A. Ainger, Sermones en la iglesia del templo, pág. 13.

Hijo del presagio del cielo.

I. En nuestro texto tenemos ocultación: "Aún no parece lo que seremos". Cristo revela el hecho de la inmortalidad, da la promesa de la inmortalidad, pero nos dice poco o nada sobre las condiciones externas de la inmortalidad. Un cristiano debe aceptar francamente esta ignorancia. Según los términos de su pacto cristiano, se compromete a caminar por fe, no por vista. La inquietud, el trabajo, la tristeza, el duelo, la ignorancia, son todas consecuencia del pecado; y la Biblia promete la abolición de estos al prometer un cielo sin pecado.

II. Pero hay tanto revelación como ocultación. Todavía no aparece, pero sabemos algo. Los encubrimientos son necesarios debido a las limitaciones de nuestra inteligencia; pero estos encubrimientos están en el interés de nuestro conocimiento por otro lado, y están destinados a dirigir nuestras investigaciones hacia otro canal más rentable. Porque si leemos correctamente el Nuevo Testamento, lo encontramos con el objetivo, no tanto de ponernos en posesión de nuevos hechos sobre la vida futura, como de ponernos en la actitud correcta tanto hacia lo que está revelado como hacia lo que está oculto.
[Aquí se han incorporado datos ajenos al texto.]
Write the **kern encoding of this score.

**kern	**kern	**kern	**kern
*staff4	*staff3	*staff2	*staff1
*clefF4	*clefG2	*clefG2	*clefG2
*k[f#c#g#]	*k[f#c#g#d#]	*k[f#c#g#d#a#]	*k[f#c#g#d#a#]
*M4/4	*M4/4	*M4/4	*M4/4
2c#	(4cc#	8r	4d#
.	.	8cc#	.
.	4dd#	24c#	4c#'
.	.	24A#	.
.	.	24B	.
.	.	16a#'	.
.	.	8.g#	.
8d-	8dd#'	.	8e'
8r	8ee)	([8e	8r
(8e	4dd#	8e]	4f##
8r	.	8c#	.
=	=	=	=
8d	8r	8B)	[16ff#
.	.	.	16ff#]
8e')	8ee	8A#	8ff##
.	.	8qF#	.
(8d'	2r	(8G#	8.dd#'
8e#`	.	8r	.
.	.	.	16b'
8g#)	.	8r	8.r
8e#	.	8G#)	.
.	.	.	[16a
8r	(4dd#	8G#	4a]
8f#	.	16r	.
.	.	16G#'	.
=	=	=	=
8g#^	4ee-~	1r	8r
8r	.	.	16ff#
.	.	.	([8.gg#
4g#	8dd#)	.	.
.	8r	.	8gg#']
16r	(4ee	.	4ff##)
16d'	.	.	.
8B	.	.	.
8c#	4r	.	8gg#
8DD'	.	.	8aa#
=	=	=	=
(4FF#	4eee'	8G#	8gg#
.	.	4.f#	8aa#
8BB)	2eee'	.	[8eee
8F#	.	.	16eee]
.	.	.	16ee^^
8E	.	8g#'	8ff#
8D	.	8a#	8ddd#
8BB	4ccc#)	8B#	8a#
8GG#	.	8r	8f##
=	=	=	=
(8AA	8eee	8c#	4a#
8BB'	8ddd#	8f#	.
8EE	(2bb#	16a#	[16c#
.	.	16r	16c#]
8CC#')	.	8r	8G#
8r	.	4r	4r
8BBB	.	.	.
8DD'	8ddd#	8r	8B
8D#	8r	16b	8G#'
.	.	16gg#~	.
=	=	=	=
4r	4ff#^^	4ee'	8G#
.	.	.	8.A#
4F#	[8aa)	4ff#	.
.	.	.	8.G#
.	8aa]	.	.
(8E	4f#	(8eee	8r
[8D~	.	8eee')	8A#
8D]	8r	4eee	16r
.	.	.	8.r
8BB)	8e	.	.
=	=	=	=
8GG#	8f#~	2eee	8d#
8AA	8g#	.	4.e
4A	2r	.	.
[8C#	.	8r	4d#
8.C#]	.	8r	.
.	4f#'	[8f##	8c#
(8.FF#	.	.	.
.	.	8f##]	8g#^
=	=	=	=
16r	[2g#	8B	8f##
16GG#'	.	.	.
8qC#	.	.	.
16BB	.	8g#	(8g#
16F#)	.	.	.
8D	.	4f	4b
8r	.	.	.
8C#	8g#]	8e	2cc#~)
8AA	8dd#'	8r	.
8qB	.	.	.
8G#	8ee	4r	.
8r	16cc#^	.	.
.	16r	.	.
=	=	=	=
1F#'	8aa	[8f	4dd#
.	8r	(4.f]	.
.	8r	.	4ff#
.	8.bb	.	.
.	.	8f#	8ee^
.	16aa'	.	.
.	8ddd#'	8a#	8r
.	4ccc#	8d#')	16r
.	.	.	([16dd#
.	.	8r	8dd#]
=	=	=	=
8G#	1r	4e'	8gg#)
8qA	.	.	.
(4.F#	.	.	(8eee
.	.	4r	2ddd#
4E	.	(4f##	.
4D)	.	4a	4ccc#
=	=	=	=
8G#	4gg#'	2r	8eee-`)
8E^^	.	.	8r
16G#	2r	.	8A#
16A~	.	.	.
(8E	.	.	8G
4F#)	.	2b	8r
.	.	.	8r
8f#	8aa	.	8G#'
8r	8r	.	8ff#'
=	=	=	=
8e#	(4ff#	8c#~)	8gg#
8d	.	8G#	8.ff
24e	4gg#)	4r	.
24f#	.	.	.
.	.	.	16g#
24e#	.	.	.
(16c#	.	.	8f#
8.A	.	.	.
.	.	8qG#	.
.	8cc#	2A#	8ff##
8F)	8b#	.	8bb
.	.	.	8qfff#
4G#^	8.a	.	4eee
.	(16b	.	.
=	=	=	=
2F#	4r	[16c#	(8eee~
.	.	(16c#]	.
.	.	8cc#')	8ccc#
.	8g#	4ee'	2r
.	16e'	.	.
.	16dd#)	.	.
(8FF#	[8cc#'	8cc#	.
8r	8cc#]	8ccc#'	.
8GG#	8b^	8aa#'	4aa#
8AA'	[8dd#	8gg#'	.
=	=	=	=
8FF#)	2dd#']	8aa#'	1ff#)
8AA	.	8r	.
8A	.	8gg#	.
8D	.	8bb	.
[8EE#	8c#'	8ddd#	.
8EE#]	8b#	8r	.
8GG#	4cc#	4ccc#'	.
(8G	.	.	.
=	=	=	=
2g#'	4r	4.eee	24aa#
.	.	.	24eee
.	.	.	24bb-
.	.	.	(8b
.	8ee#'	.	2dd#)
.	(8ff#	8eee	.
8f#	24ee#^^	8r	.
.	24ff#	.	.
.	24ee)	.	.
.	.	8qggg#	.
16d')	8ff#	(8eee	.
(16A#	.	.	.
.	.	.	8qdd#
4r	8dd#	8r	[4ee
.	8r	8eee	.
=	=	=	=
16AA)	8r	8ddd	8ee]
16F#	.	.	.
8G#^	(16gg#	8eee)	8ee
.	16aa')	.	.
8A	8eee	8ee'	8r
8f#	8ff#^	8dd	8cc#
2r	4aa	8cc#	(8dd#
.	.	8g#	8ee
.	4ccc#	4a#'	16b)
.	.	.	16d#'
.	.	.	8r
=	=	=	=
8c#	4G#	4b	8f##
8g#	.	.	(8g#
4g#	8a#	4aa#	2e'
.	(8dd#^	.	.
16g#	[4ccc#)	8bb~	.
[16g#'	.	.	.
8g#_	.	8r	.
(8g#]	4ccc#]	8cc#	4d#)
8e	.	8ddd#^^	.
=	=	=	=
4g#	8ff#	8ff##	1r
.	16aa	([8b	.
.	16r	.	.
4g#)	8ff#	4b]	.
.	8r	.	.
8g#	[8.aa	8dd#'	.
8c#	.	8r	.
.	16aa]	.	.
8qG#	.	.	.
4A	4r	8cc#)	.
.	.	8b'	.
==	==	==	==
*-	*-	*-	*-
Nuestra disposición es investigar las circunstancias del mundo venidero, mientras que el Evangelio contrarresta persistentemente esta tendencia mostrándonos que la vida futura es esencialmente una cuestión de carácter más que de circunstancias. De este lado sabemos algo del mundo celestial. Conocemos las leyes morales que lo gobiernan, porque son esencialmente las mismas leyes que el Evangelio aplica aquí. Conocemos los sentimientos morales que impregnan el cielo.

Son los mismos sentimientos que el Evangelio quiere fomentar en nosotros aquí. Sabemos que la santidad, que se nos insta aquí, es el carácter de Dios, y que donde reina un Dios santo, la atmósfera debe ser de santidad; que si Dios es amor, el amor debe invadir el cielo; que si Dios es la verdad, la verdad debe invadir el cielo.

III. La esencia de la promesa es que seremos como Dios. La semejanza con Dios viene a través de la visión de Dios. El amor tiene poder de transformación. En ese hecho tenemos tanto un consuelo como una exhortación al deber.

MR Vincent, El Pacto de Paz, p. 175.

Referencias: 1 Juan 3:2 ; 1 Juan 3:3 . HW Beecher, Christian World Pulpit, vol. iv., pág. 291; Ibíd., Vol. VIP. 27.